According to the official, as of last week, there were 74,274 principal applicants in the pipeline for the SIV, a visa meant for those who worked for the US government during its two decades of involvement in the war in Afghanistan. That number includes those who have not yet passed the chief of mission (COM) phase of the application -- a critical point in whether or not the visa gets approved -- and the senior administration official said that 40-50% of those in the pre-COM stage are turned down "for either not having the right documentation or not being eligible for various reasons."
There are about 10,000 principal applicants who have chief of mission approval "and are essentially getting ready to get their documents to be able to be relocated," the official said on a call with reporters. That number does not include around 40,000-50,000 family members.
The SIV program for Afghan nationals has been plagued with management problems and low annual caps for years leading up to the withdrawal by US forces. It's often a cumbersome and meticulous process and can take years to complete.
The official said SIV processing is moving faster than before, noting that the State Department has surged resources to handle the processing.
Senior administration officials also announced they are eliminating one of two forms for most new applicants -- a change in process that they say "will shave about a month off of the adjudication time." Removing this form means that the processing will all be done by the State Department, and no longer through USCIS. However, it will still be a very rigorous process.
During the US withdrawal the country last year the Biden administration faced severe criticism for its handling of SIVs who had troubles getting out of the country quickly amid the chaos of the Taliban takeover.
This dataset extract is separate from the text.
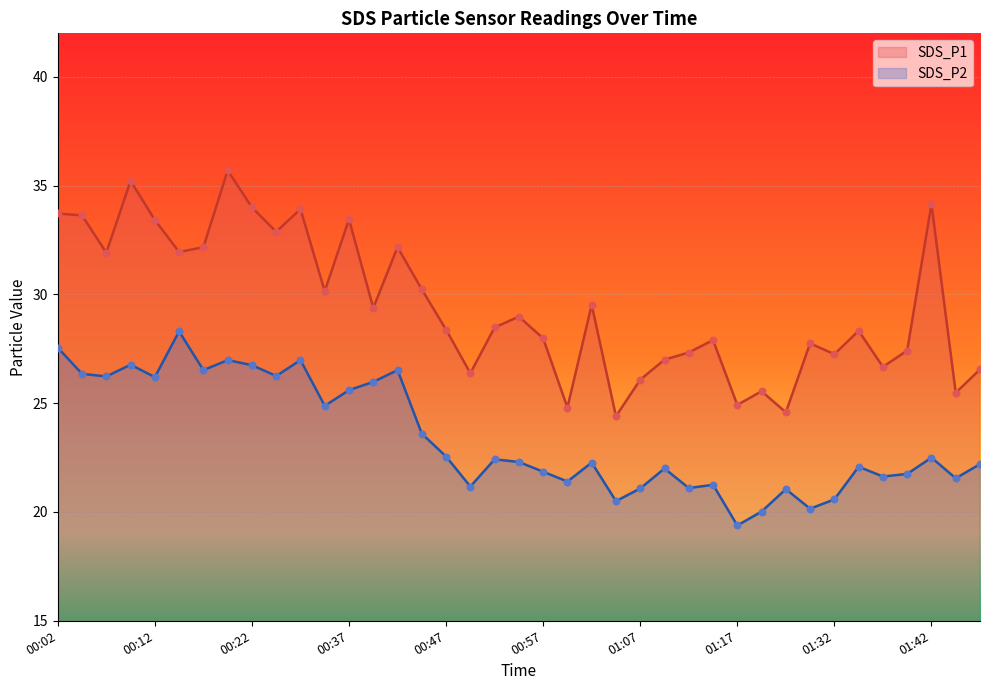

At which category is the sum across all series the highest?

00:19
Secretary of State Antony Blinken launched a 90-day review of the State Department's role in the Afghanistan withdrawal late last year. That report has been completed but none of its findings have been made public.
"We don't presently have an update to provide, but, as we've said, we will be as transparent as possible with the final report, consistent with classification and other considerations," a State Department spokesperson told CNN.
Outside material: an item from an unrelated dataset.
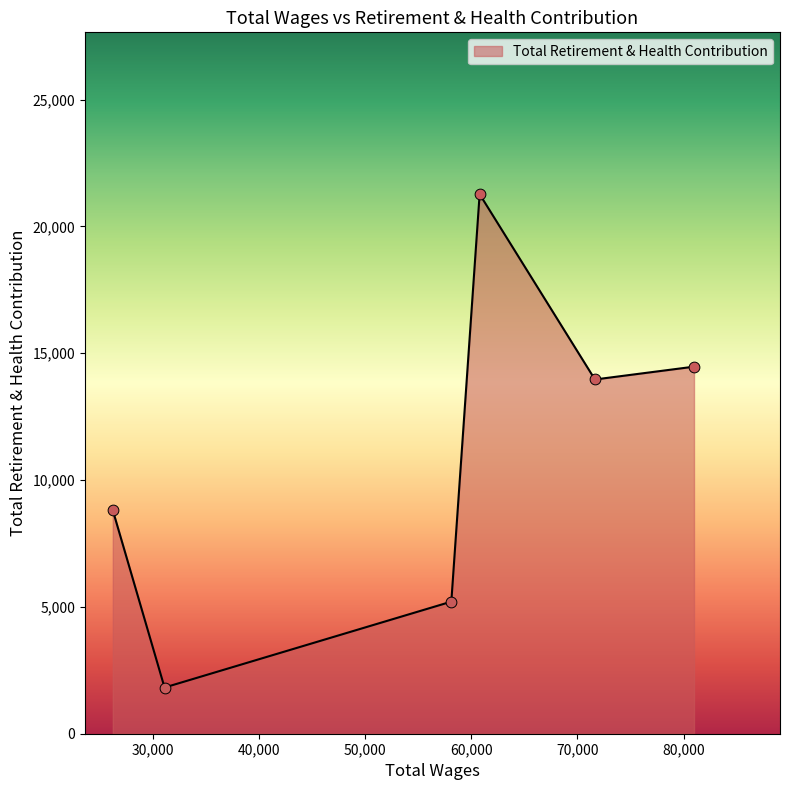

What is the sum of all values?

65540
Blinken and DHS Secretary Alejandro Mayorkas announced the change in a statement Monday, saying it "will simplify and streamline the application process for Afghan applicants."
"Starting this week, new Afghan SIV Program applicants will only need to file one form, a revised form DS-157, as their SIV petition. New applicants will no longer need to file the Form I-360, Petition for Special Immigrant Status, with DHS's U.S. Citizenship and Immigration Services (USCIS)," they said. "This new streamlined process, which is part of our ongoing efforts to make the program more efficient, will help to eliminate barriers for applicants and reduce application times."
"This change does not reduce or remove any of the robust security vetting processes required before the benefit is granted," they added, calling it "one of many steps we have taken to improve the SIV process while safeguarding national security."
"Since the beginning of the Administration, we have surged resources to this vital program and have reviewed every stage of the statutorily required application process to streamline wherever possible," Blinken and Mayorkas said.